No puede decirse que sus intenciones hubieran estado ocultas: afirmó en Montevideo el 17 de octubre de 1975, como Comandante en Jefe del Ejército: «Si es preciso, en la Argentina deberán morir todas las personas necesarias para lograr la seguridad del país».

Videla carecía de virtudes visibles, al punto que el diario La Opinión, que había jugado claramente a favor del golpe, del cual su director, Jacobo Timerman, fue una de sus víctimas, a pocos días de haber asumido como presidente sólo pudo decir que «Era un hombre que sabía escuchar». Hasta de eso carecía, porque resultó indiferente a los pedidos de los familiares de las víctimas que le reclamaban por el paradero de sus familiares.

Enredado en sus precariedades y asesinatos llegó a afirmar: «Un desaparecido es una incógnita. No tiene entidad, no está ni muerto ni vivo. Está desaparecido».

En apenas cuatro meses y medio, el 2013 se ha llevado, mejorando el aire, a dos figuras emblemáticas de la dictadura establishment-militar: en marzo Alfredo Martínez de Hoz y ahora en mayo a Videla. Y resulta imprescindible dejar claro lo ocurrido en pocas líneas: no fue Videla quien designó a Martínez de Hoz, sino que fue Martínez de Hoz, como símbolo del establishment, quien instigó y programó el golpe y luego Videla, como ejecutor del plan criminal, designó al elegido por el poder económico para que desmantelara el modelo de sustitución de importaciones, con el Estado de bienestar destruido y sus remanentes al servicio de los poderosos, la derogación de las conquistas sociales y el arrasamiento del desarrollo industrial consolidados durante el peronismo.

◆ ◆ ◆ ◆ ◆

> [CONSIGNAS]
**A)** Devuelve sin cambios el pasaje del fragmento sobre Videla que va desde "En apenas cuatro" hasta "durante el peronismo.", ambos incluidos.
**B)** Según el fragmento sobre Videla, ¿por qué carecía incluso de la virtud de saber escuchar?
**C)** ¿Qué personas se mencionan por su nombre en el fragmento sobre Videla?
Este material es independiente del fragmento sobre Videla.

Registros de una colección
◆ ◆ ◆ ◆ ◆

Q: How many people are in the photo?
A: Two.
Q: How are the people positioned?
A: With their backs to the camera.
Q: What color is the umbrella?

◆ ◆ ◆ ◆ ◆

> [SOLUCIONES]
**A)**
En apenas cuatro meses y medio, el 2013 se ha llevado, mejorando el aire, a dos figuras emblemáticas de la dictadura establishment-militar: en marzo Alfredo Martínez de Hoz y ahora en mayo a Videla. Y resulta imprescindible dejar claro lo ocurrido en pocas líneas: no fue Videla quien designó a Martínez de Hoz, sino que fue Martínez de Hoz, como símbolo del establishment, quien instigó y programó el golpe y luego Videla, como ejecutor del plan criminal, designó al elegido por el poder económico para que desmantelara el modelo de sustitución de importaciones, con el Estado de bienestar destruido y sus remanentes al servicio de los poderosos, la derogación de las conquistas sociales y el arrasamiento del desarrollo industrial consolidados durante el peronismo.

**B)** Porque resultó indiferente a los pedidos de los familiares de las víctimas, que le reclamaban por el paradero de sus familiares.

**C)** Videla, Jacobo Timerman y Alfredo Martínez de Hoz.